Reporting a phishing message is only one part of the response.
If you clicked a link, entered credentials, or opened an attachment, act immediately to reduce risk.
- Change your Microsoft account password from a trusted device
- Review recent sign-in activity in your account security page
- Turn on multifactor authentication if it is not already enabled
- Remove unknown devices or app passwords
- Check Outlook rules, forwarding settings, and connected apps
- Scan your device with Microsoft Defender Antivirus or another trusted endpoint tool
For business users, administrators should also inspect Entra ID sign-in logs, conditional access policies, and mailbox audit logs if compromise is suspected.
Best practices for Microsoft users to reduce phishing risk
Microsoft offers strong security features, but user habits still matter.
The most effective defense is a combination of technical controls and careful message review.
- Verify sender addresses, not display names alone
- Hover over links before clicking them
- Use passwordless sign-in or MFA where possible
- Keep Windows, Microsoft 365 apps, and browsers updated
- Trust alerts only when they appear inside official Microsoft apps or domains
- Report suspicious messages immediately instead of replying
In managed organizations, security teams can improve protection further by enabling Safe Links, Safe Attachments, spoof intelligence, and user-reported message settings in Microsoft Defender for Office 365.
How to report phishing to Microsoft if you use a non-Outlook email client?

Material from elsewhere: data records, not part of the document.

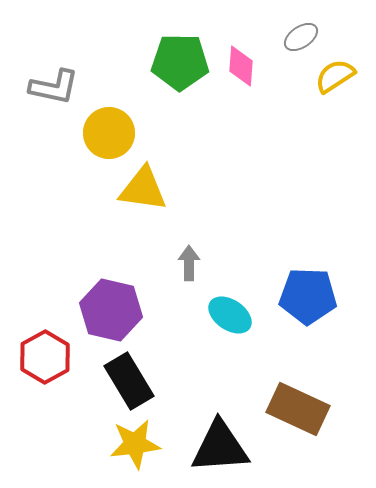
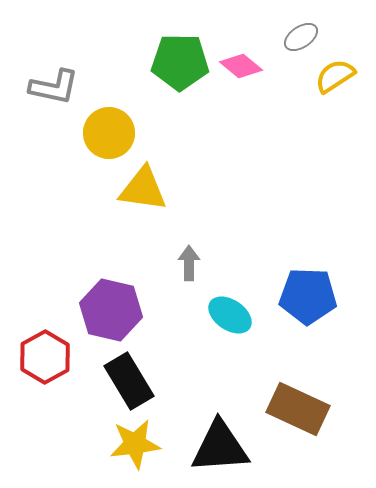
pink diamond: rotated 54 degrees counterclockwise
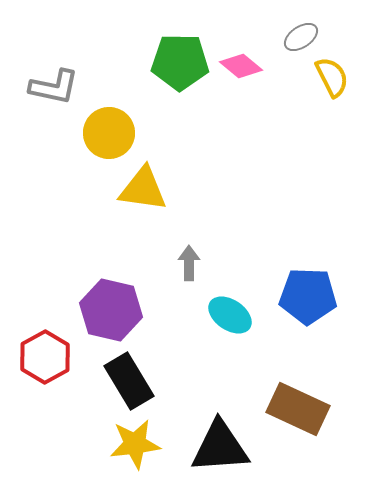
yellow semicircle: moved 3 px left, 1 px down; rotated 96 degrees clockwise
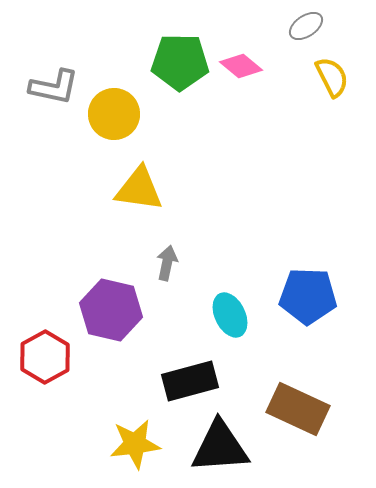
gray ellipse: moved 5 px right, 11 px up
yellow circle: moved 5 px right, 19 px up
yellow triangle: moved 4 px left
gray arrow: moved 22 px left; rotated 12 degrees clockwise
cyan ellipse: rotated 30 degrees clockwise
black rectangle: moved 61 px right; rotated 74 degrees counterclockwise
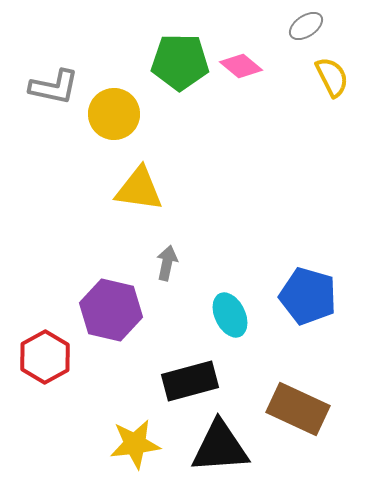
blue pentagon: rotated 14 degrees clockwise
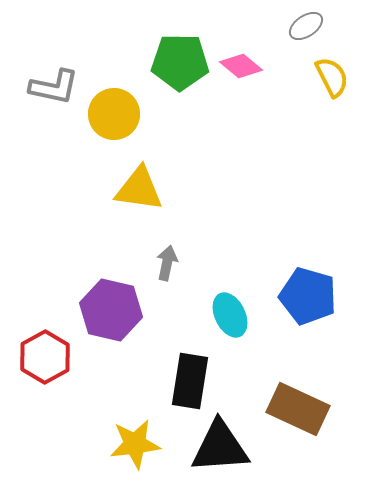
black rectangle: rotated 66 degrees counterclockwise
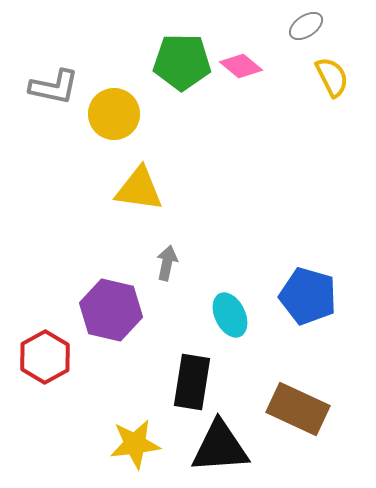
green pentagon: moved 2 px right
black rectangle: moved 2 px right, 1 px down
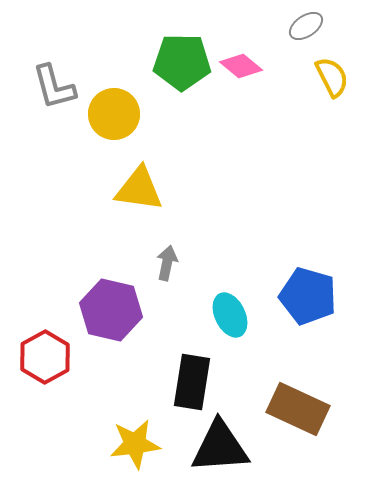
gray L-shape: rotated 63 degrees clockwise
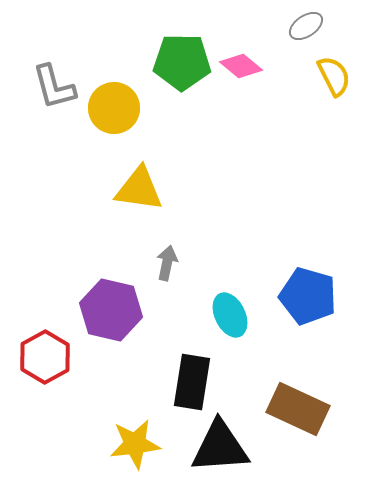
yellow semicircle: moved 2 px right, 1 px up
yellow circle: moved 6 px up
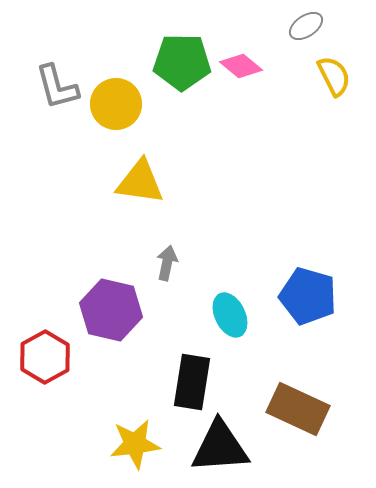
gray L-shape: moved 3 px right
yellow circle: moved 2 px right, 4 px up
yellow triangle: moved 1 px right, 7 px up
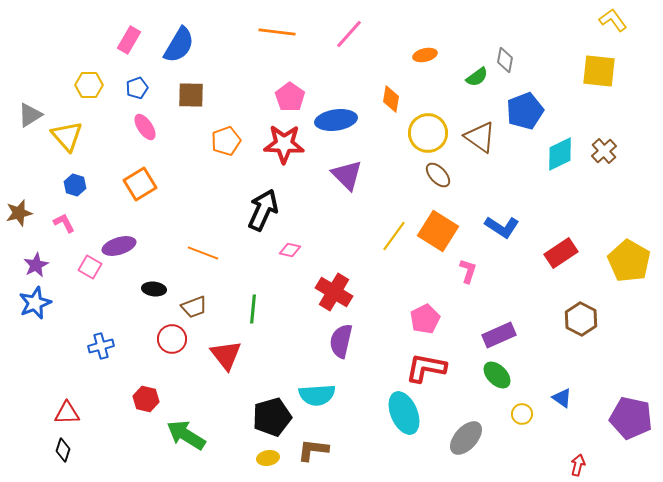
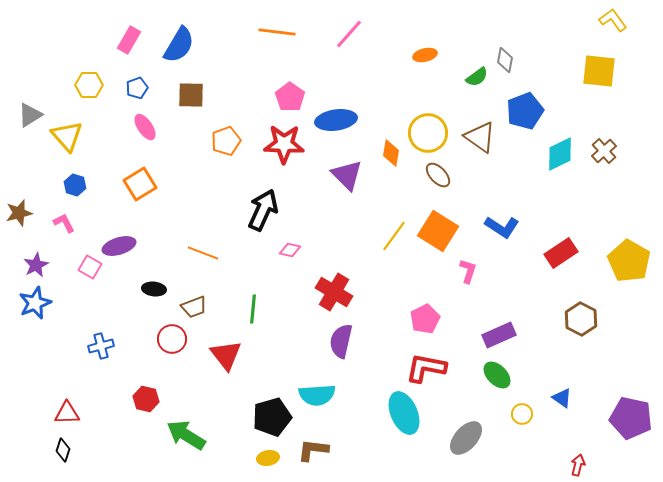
orange diamond at (391, 99): moved 54 px down
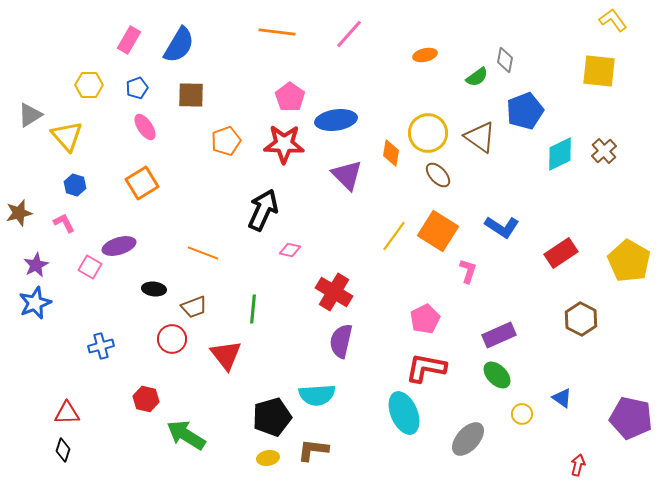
orange square at (140, 184): moved 2 px right, 1 px up
gray ellipse at (466, 438): moved 2 px right, 1 px down
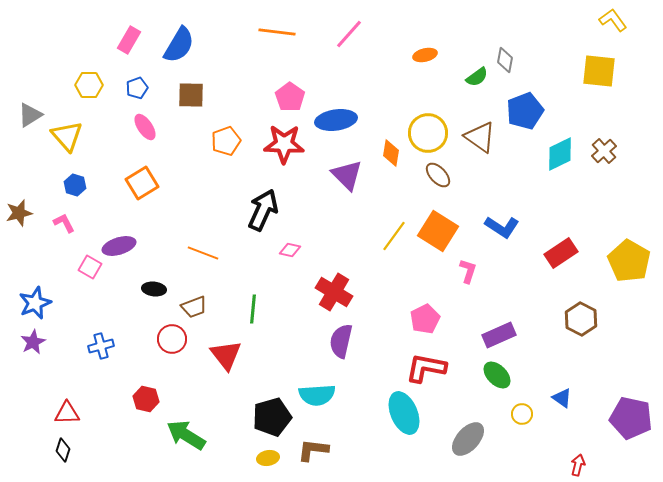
purple star at (36, 265): moved 3 px left, 77 px down
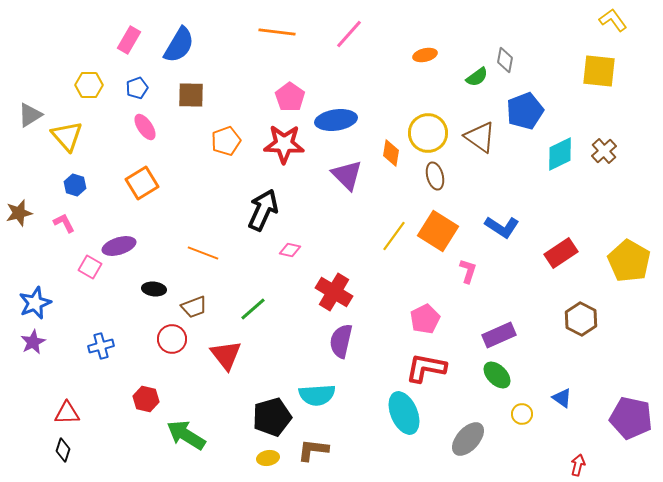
brown ellipse at (438, 175): moved 3 px left, 1 px down; rotated 28 degrees clockwise
green line at (253, 309): rotated 44 degrees clockwise
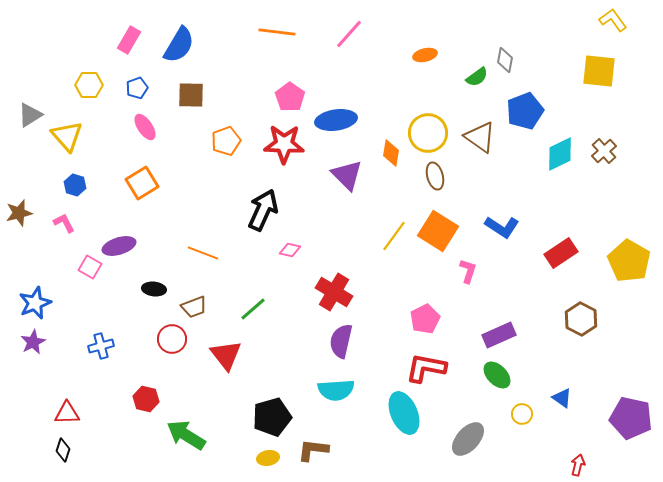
cyan semicircle at (317, 395): moved 19 px right, 5 px up
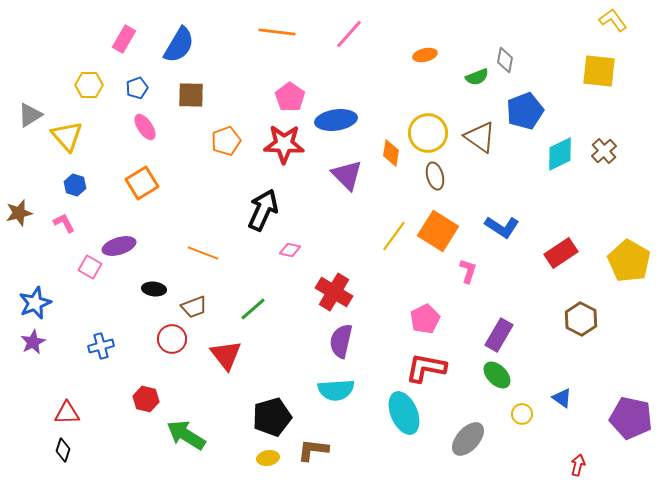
pink rectangle at (129, 40): moved 5 px left, 1 px up
green semicircle at (477, 77): rotated 15 degrees clockwise
purple rectangle at (499, 335): rotated 36 degrees counterclockwise
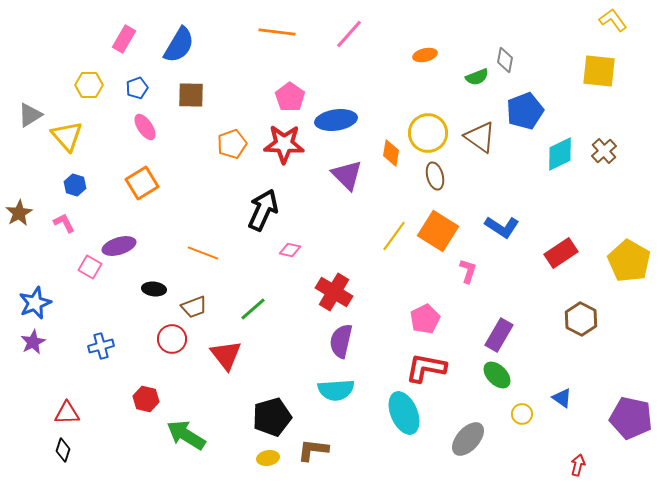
orange pentagon at (226, 141): moved 6 px right, 3 px down
brown star at (19, 213): rotated 16 degrees counterclockwise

Even if you use another email app, you can still report phishing to Microsoft when the message targets a Microsoft account, Microsoft 365 tenant, or Microsoft service.
Save the original email if possible, then use Microsoft’s reporting channels or forward the message to your organization’s security team if instructed by policy.
If the phishing attempt involves a Microsoft login page or service, reporting the URL and any associated email details can still help Microsoft correlate the campaign with other incidents.
When should you escalate beyond Microsoft?
Some phishing incidents require more than a Microsoft report.
If the scam includes financial fraud, stolen identity information, or account takeover, you may also need to contact your bank, local law enforcement, or your organization’s incident response team.
For corporate environments, suspected compromise may require password resets, device isolation, mailbox rule review, and user communication across the tenant.
Rapid escalation is especially important if the phishing email targeted executives, finance staff, or help desk personnel.